Triangle Strategy Review
Triangle Strategy, Square Enix’s new strategy RPG, is available for the Nintendo Switch now. Is this epic new game worth a look? Here is our review of Triangle Strategy!
Set in a land of many kingdoms, Triangle Strategy’s epic story quickly turns toward war and intrigue. The game is separated into chapters, some of which – surprisingly enough – do not have battles! There is a lot of dialogue in Triangle Strategy, with some arguing that sometimes there is too much dialogue and too much story. The story often is more important than the battles. That said, it is a very good story and branching paths add a lot of replay value to the game. However, when you do have battles, the game is much better and much more exciting.

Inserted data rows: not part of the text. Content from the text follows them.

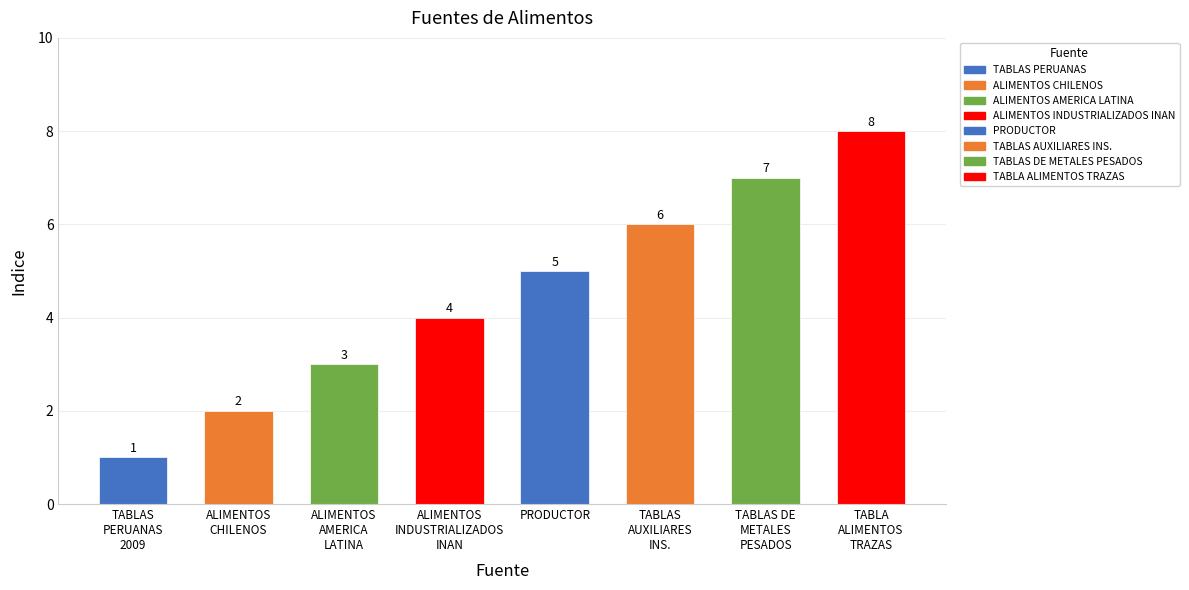

Rank the categories by value from highest to lowest.

TABLA
ALIMENTOS
TRAZAS, TABLAS DE
METALES
PESADOS, TABLAS
AUXILIARES
INS., PRODUCTOR, ALIMENTOS
INDUSTRIALIZADOS
INAN, ALIMENTOS
AMERICA
LATINA, ALIMENTOS
CHILENOS, TABLAS
PERUANAS
2009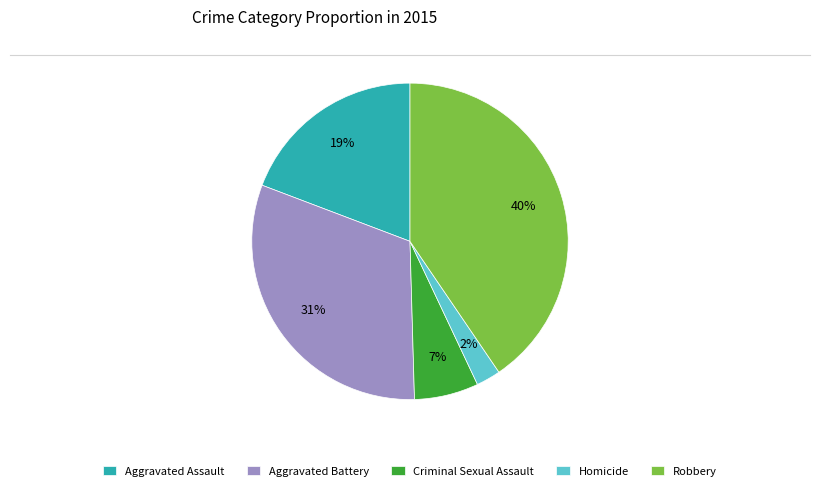

To the nearest percent, what percentage of the pie is Homicide?

2%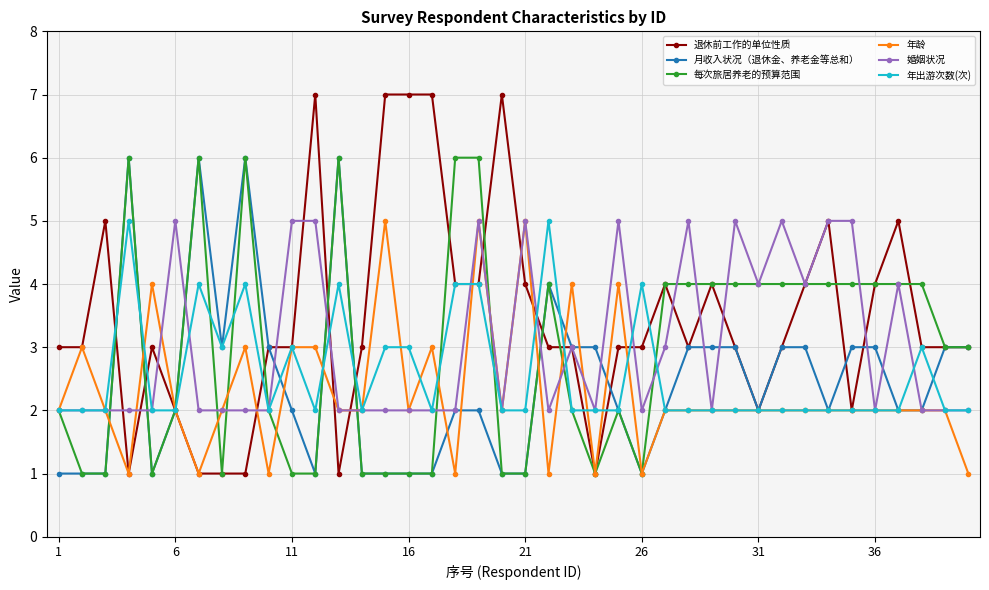

What is the maximum value shown in the chart?

7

Triangle Strategy’s battle system will remind players of Square Enix’s classic Final Fantasy Tactics. It is pretty similar to that, though there are some new additions such as lines that make it more clear which enemies can attack you and color squares that make it clear when you’re safe or not. Both are great additions to the tactical RPG genre, and should factor into Square Enix titles in the future. Triangle Strategy also has difficulty settings, so you can make the game as easy or as hard as you want, a welcome addition to promote accessibility to a wide variety of players. We played the game on very easy and that absolutely lives up to its name. The battles were extremely easy, though there were still some challenges to be found. Moving between difficulty levels is never a bad idea, and again, makes the game so much more accessible!

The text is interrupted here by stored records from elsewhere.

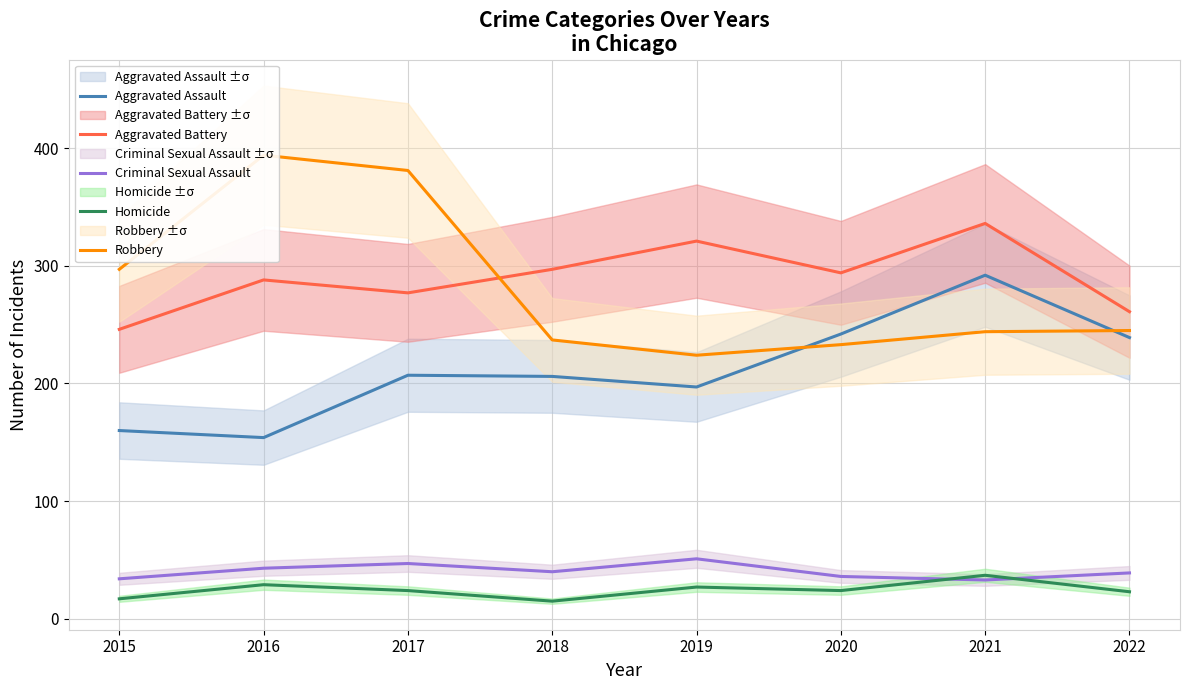

What is the greatest value displayed?

394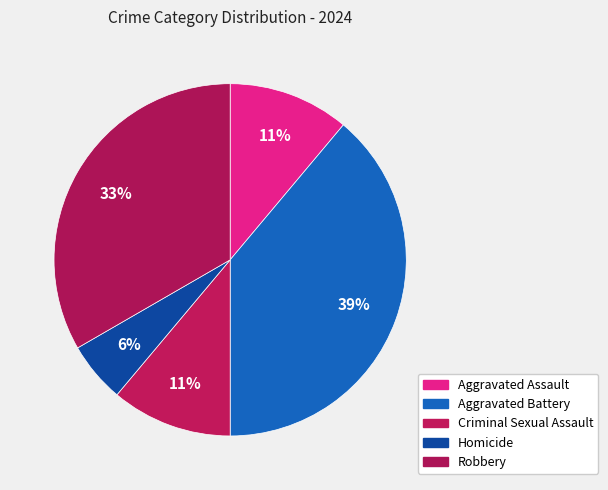

What is the largest slice in the pie chart?

Aggravated Battery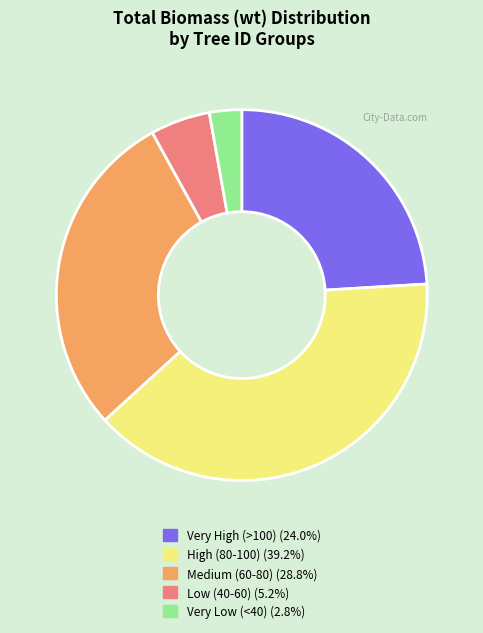

Is there any slice that represents more than half of the pie?

No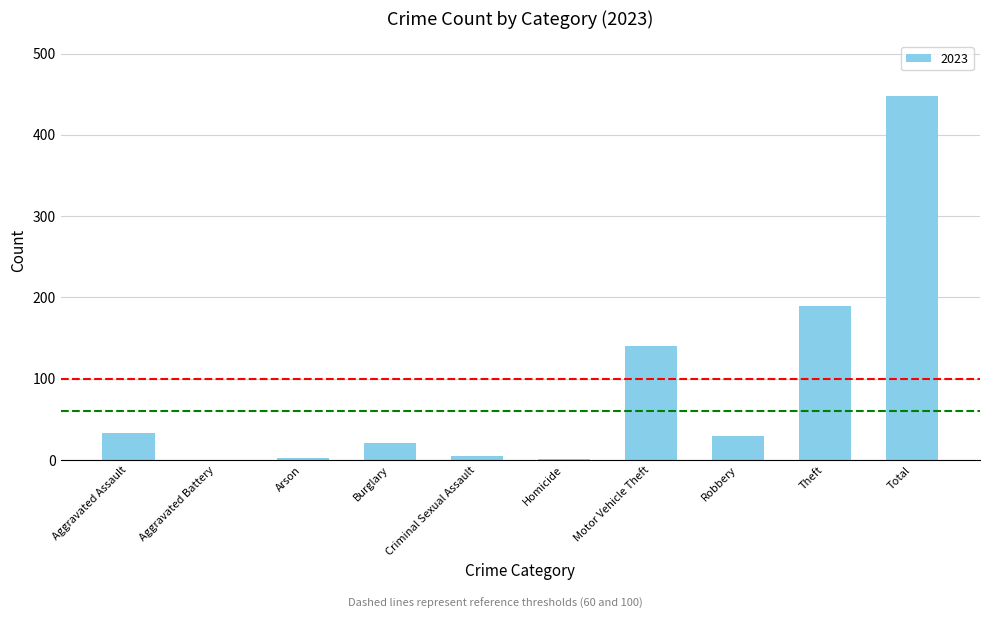

What is the sum of all values?

870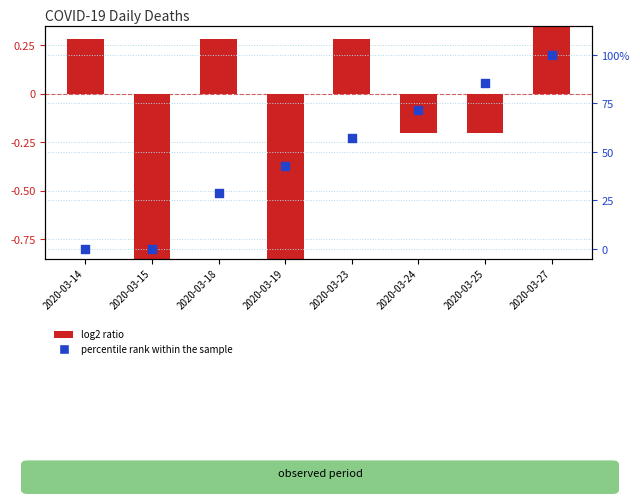

Which series has the largest total across all categories?

percentile rank within the sample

The one of the biggest drawbacks of Triangle Strategy is the game’s lack of random battles on the world map. Instead, you go to a bar to take part in ‘mock’ battles whenever you want to level up. This works, but not quite as well as random battles because you’ll find yourself repeating the same ‘mock battles’ over and over to level up until a new battle appears in the bar later. It feels a bit repetitive. The Encampment where you go to get these mock battles is a neat hub for the game though. You can shop and talk to characters there. Plus, the game will let you wander around town/battle areas to find items and get the lay of the land before a battle. That’s pretty cool, and a great additional strategy element!

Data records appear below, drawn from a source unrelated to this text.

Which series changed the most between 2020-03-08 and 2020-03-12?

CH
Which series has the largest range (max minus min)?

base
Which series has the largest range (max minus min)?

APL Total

As for the jobs in the game, each of the characters has his or her own class already that can be upgraded at a certain level and with a medal (much like Fire Emblem). You can also level up the character’s stats too. The jobs are all really good, Wordsmith and Artisan being this reviewer’s favorites. That being said, it’s too bad that you can customize your characters a bit more. A job system for Triangle Strategy would’ve taken the game to the next level, but might have also added an additional complexity that isn’t necessarily needed. Still, what you are offered in this game is good.
Triangle Strategy continues the HD-2D look that was introduced with Octopath Traveler. Though this game looks even better than Octopath. The level of detail in each of the areas is stunning and the visual effects, especially for magic, are wonderful. Triangle Strategy is a great looking game.
Meanwhile, its sound is just as great. The voice acting in this game is a welcome addition to this dialogue heavy game. And the music and sound effects are good too!
Triangle Strategy isn’t perfect, but it is still a great game. It does focus on its story a bit too much and doesn’t let you battle as often as you’d like. Even so, the story is great and when you do battle, it’s a ton of fun. Add to the battles, amazing HD-2D visuals and wonderful sound and you get a game that strategy rpg fans are sure to love despite its flaws. Triangle Strategy is an excellent addition to the Nintendo Switch library of games.
Thank you to Nintendo Canada for providing a digital code for this review. Triangle Strategy is now available via retail and the Nintendo Switch eshop!